- [DIRECTIVE]:
Reproduce everything from the line containing "EMG P5 Black" down to the end of the records, swapping every "Black" for "White" and changing nothing else. Leave the pictures out of your answer.

_____

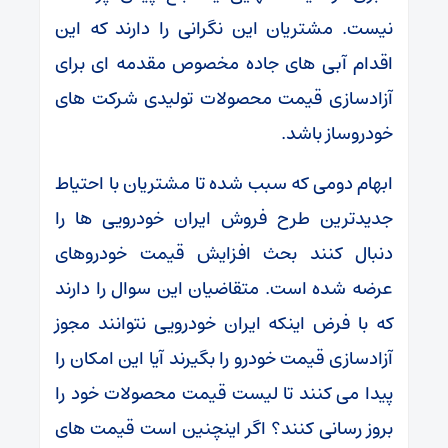
نیست. مشتریان این نگرانی را دارند که این
اقدام آبی های جاده مخصوص مقدمه ای برای
آزادسازی قیمت محصولات تولیدی شرکت های
خودروساز باشد.
ابهام دومی که سبب شده تا مشتریان با احتیاط
جدیدترین طرح فروش ایران خودرویی ها را
دنبال کنند بحث افزایش قیمت خودروهای
عرضه شده است. متقاضیان این سوال را دارند
که با فرض اینکه ایران خودرویی نتوانند مجوز
آزادسازی قیمت خودرو را بگیرند آیا این امکان را
پیدا می کنند تا لیست قیمت محصولات خود را
بروز رسانی کنند؟ اگر اینچنین است قیمت های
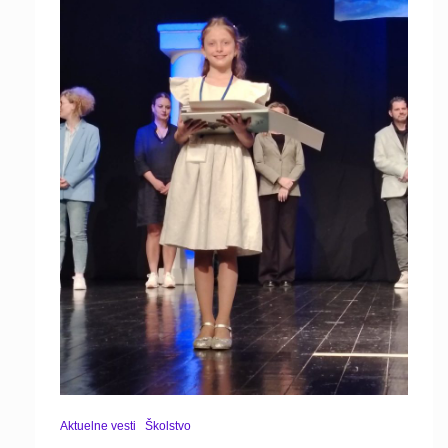
Aktuelne vesti
Školstvo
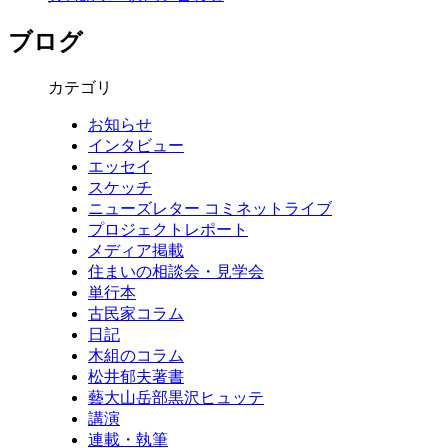
ブログ
カテゴリ
お知らせ
インタビュー
エッセイ
スケッチ
ニューズレター コミネットライブ
プロジェクトレポート
メディア掲載
住まいの相談会・見学会
単行本
古民家コラム
日記
木組のコラム
松井郁夫著書
藝大山岳部黒沢ヒュッテ
講演
連載・執筆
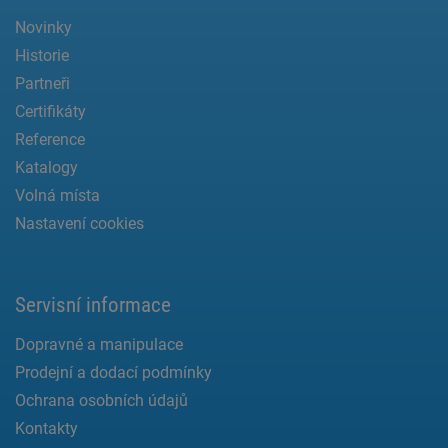
Novinky
Historie
Partneři
Certifikáty
Reference
Katalogy
Volná místa
Nastavení cookies
Servisní informace
Dopravné a manipulace
Prodejní a dodací podmínky
Ochrana osobních údajů
Kontakty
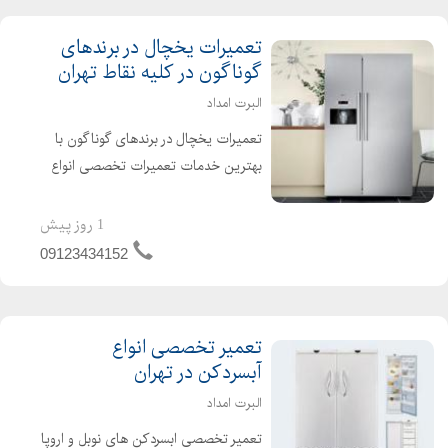
تعمیرات یخچال در برندهای
گوناگون در کلیه نقاط تهران
البرت امداد
تعمیرات یخچال در برندهای گوناگون با
بهترین خدمات تعمیرات تخصصی انواع
سایدبای ساید-یخچال فریزر وآبسردکن
تعمیر یک ساعته در منزل شما همین
1 روز پیش
الان سراسر تهران ، بدون تعطیلی مجری
09123434152
طرح کاهش مصرف ب...
تعمیر تخصصی انواع
آبسردکن در تهران
البرت امداد
تعمیر تخصصی ابسردکن های نوبل و اروپا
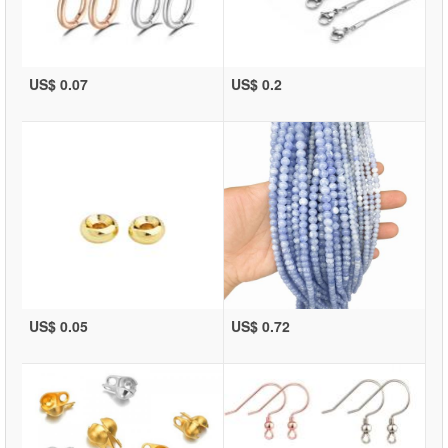
US$ 0.07
US$ 0.2
US$ 0.05
US$ 0.72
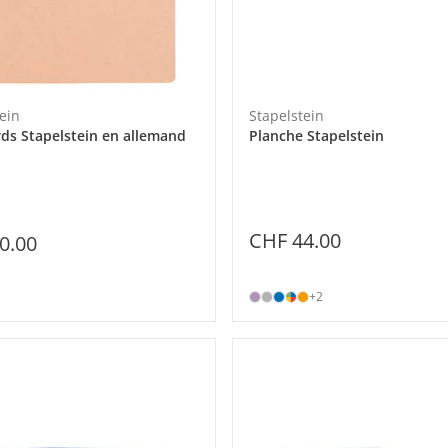
ein
Stapelstein
rds Stapelstein en allemand
Planche Stapelstein
CHF 44.00
0.00
+2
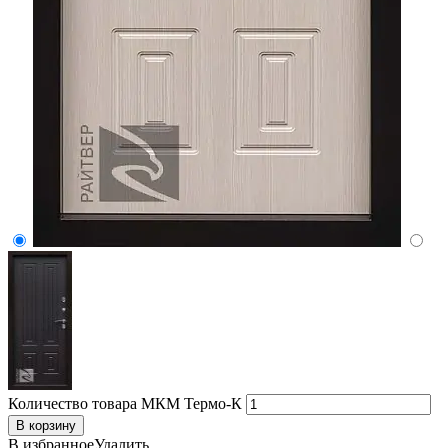
Количество товара МКМ Термо-К
В корзину
В избранное
Удалить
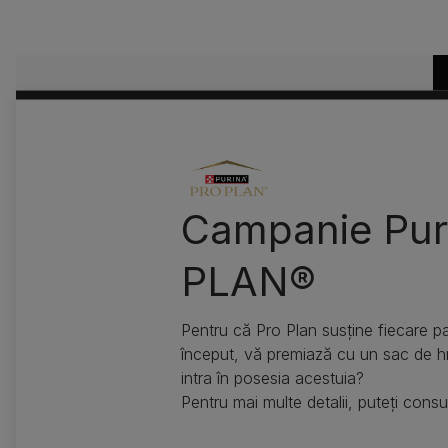
Campanie Pur
PLAN®
Pentru că Pro Plan susține fiecare pa
început, vă premiază cu un sac de 
intra în posesia acestuia?
Pentru mai multe detalii, puteți cons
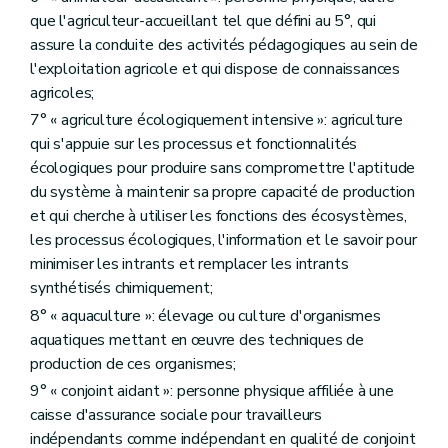
Art. D233
que l'agriculteur-accueillant tel que défini au 5°, qui
Section 4
La gestion financière
assure la conduite des activités pédagogiques au sein de
Art. D234
Art. D235
l'exploitation agricole et qui dispose de connaissances
Art. D236
agricoles;
Art. D237
7° « agriculture écologiquement intensive »: agriculture
Art. D238
Art. D239
qui s'appuie sur les processus et fonctionnalités
Art. D240
écologiques pour produire sans compromettre l'aptitude
Titre X
Les aides agricoles et aquacoles
du système à maintenir sa propre capacité de production
er
Chapitre I
Dispositions générales
re
et qui cherche à utiliser les fonctions des écosystèmes,
Section 1
Les aides
Art. D241
les processus écologiques, l'information et le savoir pour
Art. D242
minimiser les intrants et remplacer les intrants
Art. D243
synthétisés chimiquement;
Section 2
Les quotas
Art. D244
8° « aquaculture »: élevage ou culture d'organismes
Section 3
Les aides à l'investissement
aquatiques mettant en œuvre des techniques de
Art. D245
production de ces organismes;
Art. D246
Art. D247
9° « conjoint aidant »: personne physique affiliée à une
Art. D248
caisse d'assurance sociale pour travailleurs
Section 4
Mesures pour l'amélioration de l'espace rural et de l'environnement
indépendants comme indépendant en qualité de conjoint
Art. D249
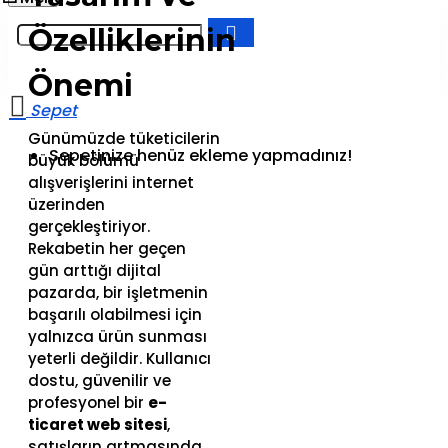
Özelliklerinin
Önemi
Günümüzde tüketicilerin
Sepetinize henüz ekleme yapmadınız!
büyük bölümü
alışverişlerini internet
üzerinden
gerçekleştiriyor.
Rekabetin her geçen
gün arttığı dijital
pazarda, bir işletmenin
başarılı olabilmesi için
yalnızca ürün sunması
yeterli değildir. Kullanıcı
dostu, güvenilir ve
profesyonel bir
e-
ticaret web sitesi
,
satışların artmasında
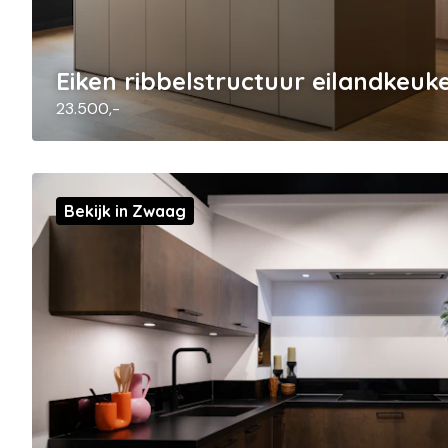
Eiken ribbelstructuur eilandkeuk
23.500,-
Bekijk in Zwaag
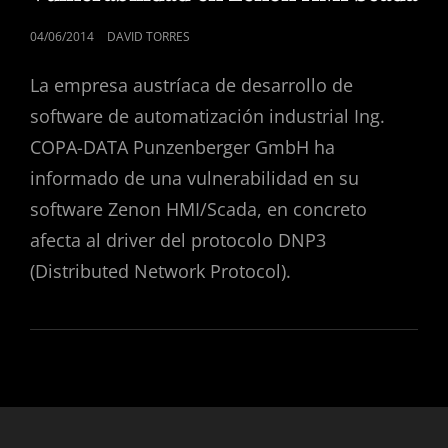
CATEGORÍAS
PUBLICADO
04/06/2014
DAVID TORRES
EL
La empresa austríaca de desarrollo de
software de automatización industrial Ing.
COPA-DATA Punzenberger GmbH ha
informado de una vulnerabilidad en su
software Zenon HMI/Scada, en concreto
afecta al driver del protocolo DNP3
(Distributed Network Protocol).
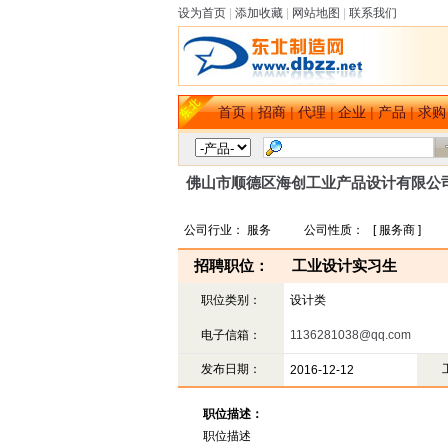
设为首页
|
添加收藏
|
网站地图
|
联系我们
首页
|
招商
|
代理
|
企业
|
产品
|
求购
佛山市顺德区海创工业产品设计有限公
公司行业： 服务 公司性质： [ 服务商 ] 公司规
招聘职位：
工业设计实习生
职位类别：
设计类
电子信箱：
1136281038@qq.com
发布日期：
2016-12-12
职位描述：
职位描述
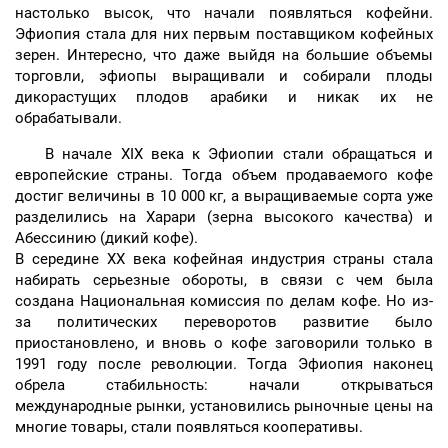
настолько высок, что начали появляться кофейни.
Эфиопия стала для них первым поставщиком кофейных
зерен. Интересно, что даже выйдя на большие объемы
торговли, эфиопы выращивали и собирали плоды
дикорастущих плодов арабики и никак их не
обрабатывали.
В начале XIX века к Эфиопии стали обращаться и
европейские страны. Тогда объем продаваемого кофе
достиг величины в 10 000 кг, а выращиваемые сорта уже
разделились на Харари (зерна высокого качества) и
Абессинию (дикий кофе).
В середине XX века кофейная индустрия страны стала
набирать серьезные обороты, в связи с чем была
создана Национальная комиссия по делам кофе. Но из-
за политических переворотов развитие было
приостановлено, и вновь о кофе заговорили только в
1991 году после революции. Тогда Эфиопия наконец
обрела стабильность: начали открываться
международные рынки, установились рыночные цены на
многие товары, стали появляться кооперативы.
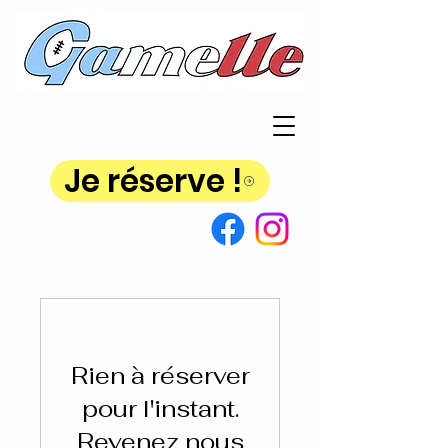
Je réserve !
Rien à réserver
pour l'instant.
Revenez nous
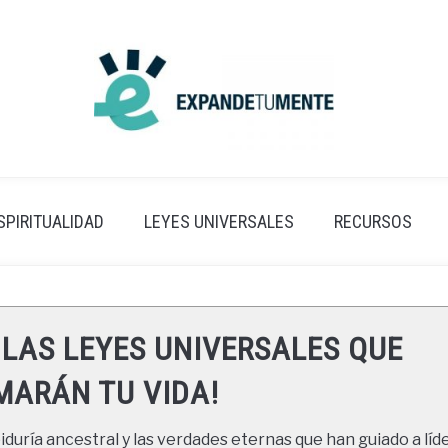
SPIRITUALIDAD
LEYES UNIVERSALES
RECURSOS
 LAS LEYES UNIVERSALES QUE
ARÁN TU VIDA!
duría ancestral y las verdades eternas que han guiado a líde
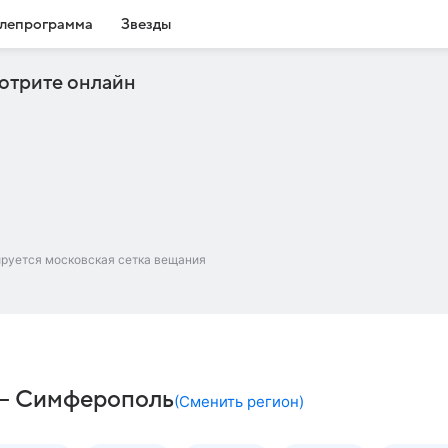
лепрограмма
Звезды
отрите онлайн
ируется московская сетка вещания
 – Симферополь
(
Сменить регион
)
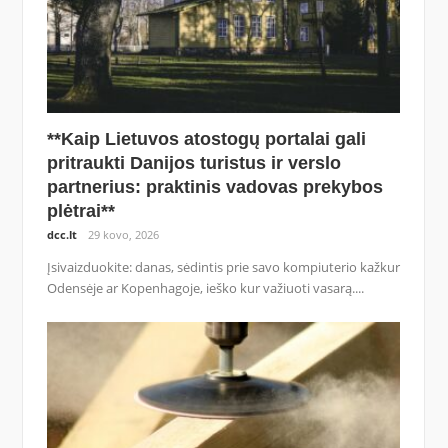
**Kaip Lietuvos atostogų portalai gali
pritraukti Danijos turistus ir verslo
partnerius: praktinis vadovas prekybos
plėtrai**
dcc.lt
29 kovo, 2026
Įsivaizduokite: danas, sėdintis prie savo kompiuterio kažkur
Odensėje ar Kopenhagoje, ieško kur važiuoti vasarą....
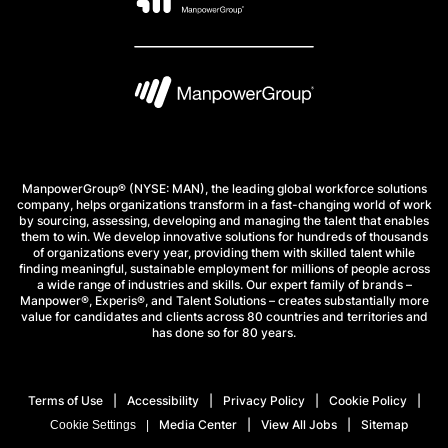
ManpowerGroup® (NYSE: MAN), the leading global workforce solutions
company, helps organizations transform in a fast-changing world of work
by sourcing, assessing, developing and managing the talent that enables
them to win. We develop innovative solutions for hundreds of thousands
of organizations every year, providing them with skilled talent while
finding meaningful, sustainable employment for millions of people across
a wide range of industries and skills. Our expert family of brands –
Manpower®, Experis®, and Talent Solutions – creates substantially more
value for candidates and clients across 80 countries and territories and
has done so for 80 years.
Terms of Use
Accessibility
Privacy Policy
Cookie Policy
Media Center
View All Jobs
Sitemap
Cookie Settings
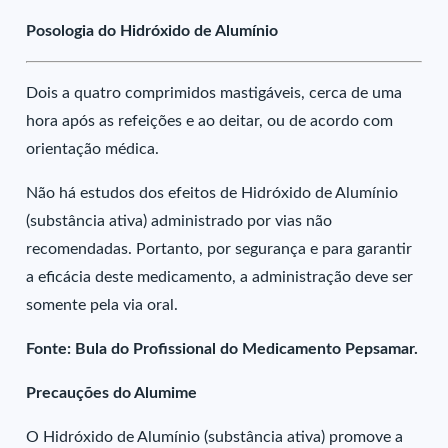
Posologia do Hidróxido de Alumínio
Dois a quatro comprimidos mastigáveis, cerca de uma
hora após as refeições e ao deitar, ou de acordo com
orientação médica.
Não há estudos dos efeitos de Hidróxido de Alumínio
(substância ativa) administrado por vias não
recomendadas. Portanto, por segurança e para garantir
a eficácia deste medicamento, a administração deve ser
somente pela via oral.
Fonte: Bula do Profissional do Medicamento Pepsamar.
Precauções do Alumime
O Hidróxido de Alumínio (substância ativa) promove a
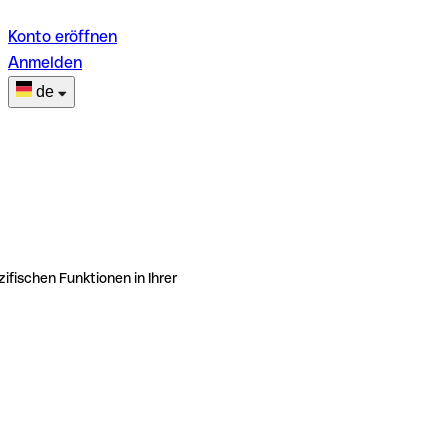
Konto eröffnen
Anmelden
de
ifischen Funktionen in Ihrer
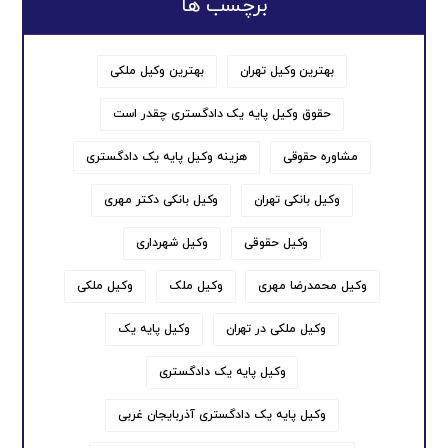
برچسب ها
بهترین وکیل تهران
بهترین وکیل ملکی
حقوق وکیل پایه یک دادگستری چقدر است
مشاوره حقوقی
هزینه وکیل پایه یک دادگستری
وکیل بانکی تهران
وکیل بانکی دکتر مهری
وکیل حقوقی
وکیل شهرداری
وکیل محمدرضا مهری
وکیل ملک
وکیل ملکی
وکیل ملکی در تهران
وکیل پایه یک
وکیل پایه یک دادگستری
وکیل پایه یک دادگستری آذربایجان غربی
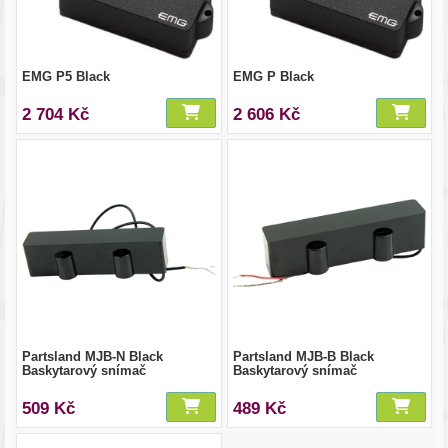
EMG P5 Black
EMG P Black
2 704 Kč
2 606 Kč
Partsland MJB-N Black
Partsland MJB-B Black
Baskytarový snímač
Baskytarový snímač
509 Kč
489 Kč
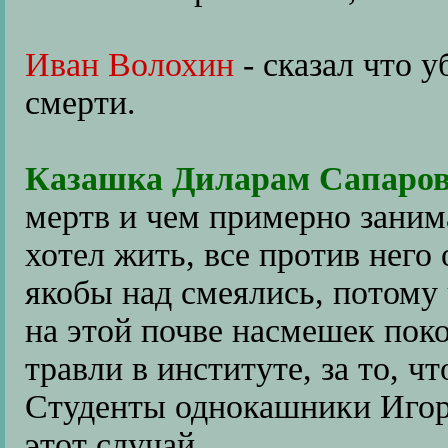
Иван Волохин
- сказал что у
смерти.
Казашка Диларам Сапаро
мертв и чем примерно занима
хотел жить, все против него
якобы над смеялись, потому 
на этой почве насмешек пок
травли в институте, за то, ч
Студенты однокашники Игор
этот случай.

_____

- [RESPONSE]:
EMG P5 White
EMG P White
2 704 Kč
2 606 Kč
Partsland MJB-N White
Partsland MJB-B White
Baskytarový snímač
Baskytarový snímač
509 Kč
489 Kč
Иван Волохин
- сказал что у
смерти.
Казашка Диларам Сапаро
мертв и чем примерно занима
хотел жить, все против него
якобы над смеялись, потому 
на этой почве насмешек пок
травли в институте, за то, ч
Студенты однокашники Игор
этот случай.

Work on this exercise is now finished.